Keep doing biology with Prometheus

2026-07-02 · prometheus-biomysterybench on GitHub

The wrong lesson from the biology post would be to give up.

The right lesson is simpler: keep doing biology, but stop treating one model's policy as the boundary of the work.

Anthropic built a very strong biology model and kept the best one partner-only. The broadly available model may refuse biology prompts. That is their product decision. It should not become your research workflow. A biologist should not lose the afternoon because a single endpoint decides the question is too close to the lab.

That is why trustedrouter/prometheus exists. Prometheus is the open-model Synth preset: a panel of open models, a judge, and a synthesizer behind one normal model id. You call it through the same OpenAI-compatible API. The work runs through the same attested gateway. The point is not that a committee is magic. The point is that model choice becomes an engineering decision instead of a vendor veto.

The first biology run was intentionally small. Three tasks from an open BioMysteryBench-style harness. Claude Opus 4.8 got all three. Gemma-4-31b got two for four cents. GLM-5.2 got two and was the only non-Opus model to crack the long motif task. Several cheap models knew the biology but ran out of patience on the long loop. That result is not a leaderboard. It is a useful map.

Prometheus is what you use after the map exists. For a short lookup, do not pay for a committee. Use the cheap model that already does the job. For a long uncertain analysis, use Prometheus. For the few tasks where every model shares the same blind spot, Prometheus will not save you, and the earlier post says that plainly. That is the whole reason to keep publishing the failures. A router should tell you when the expensive path is worth it and when it is just expensive.

This is where the LLM-advisor skill matters. Give the skill to Codex, Claude Code, Cursor, Hermes, or any agent that can read a URL. Let the agent ask TrustedRouter what models are live, what they cost, what privacy tier they sit in, and which route fits the task before it spends your tokens. If the agent supports MCP, connect it to the TrustedRouter MCP server.

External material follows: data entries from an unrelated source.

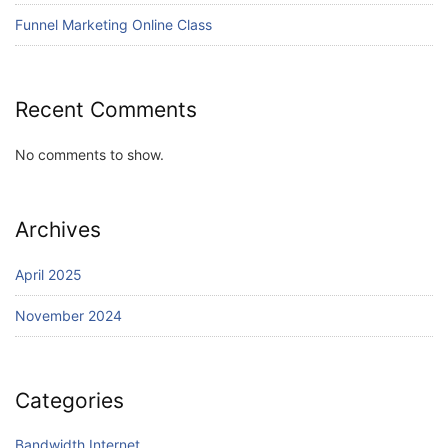
Funnel Marketing Online Class
Recent Comments
No comments to show.
Archives
April 2025
November 2024
Categories
Bandwidth Internet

If it does not, have it read the raw SKILL.md.

Use the LLM-advisor skill.
For routine biology lookups, prefer the cheapest model that has passed the local harness.
For hard biology analysis, try trustedrouter/prometheus.
If every model agrees on the wrong answer, report the shared blind spot instead of pretending fusion solved it.

That last line matters. Biology has enough fake certainty already. Prometheus should make the workflow more honest, not more theatrical. A panel is valuable when models disagree and one of them is right. A panel is not valuable when every model marches into the same hole with better citations.

The pieces are open. The BioMysteryBench-style harness is on GitHub. The broader Synth work is in the Iris, Prometheus, and Zeus post. The combo-model framing is in Combo models are model containers. The agent setup is in the agent guide. The advisor launch is here. The whole point is that a smart agent can read the evidence, choose the route, and explain the choice.

I want biologists to keep asking the questions. I want the model to say when it knows, when it does not know, when it needs a cheaper specialist, when it needs Prometheus, and when the entire panel is probably stuck. That is much more useful than a single refusal page.

Keep doing biology. Use Prometheus when the problem deserves a committee. Use the skill so the agent knows when it does.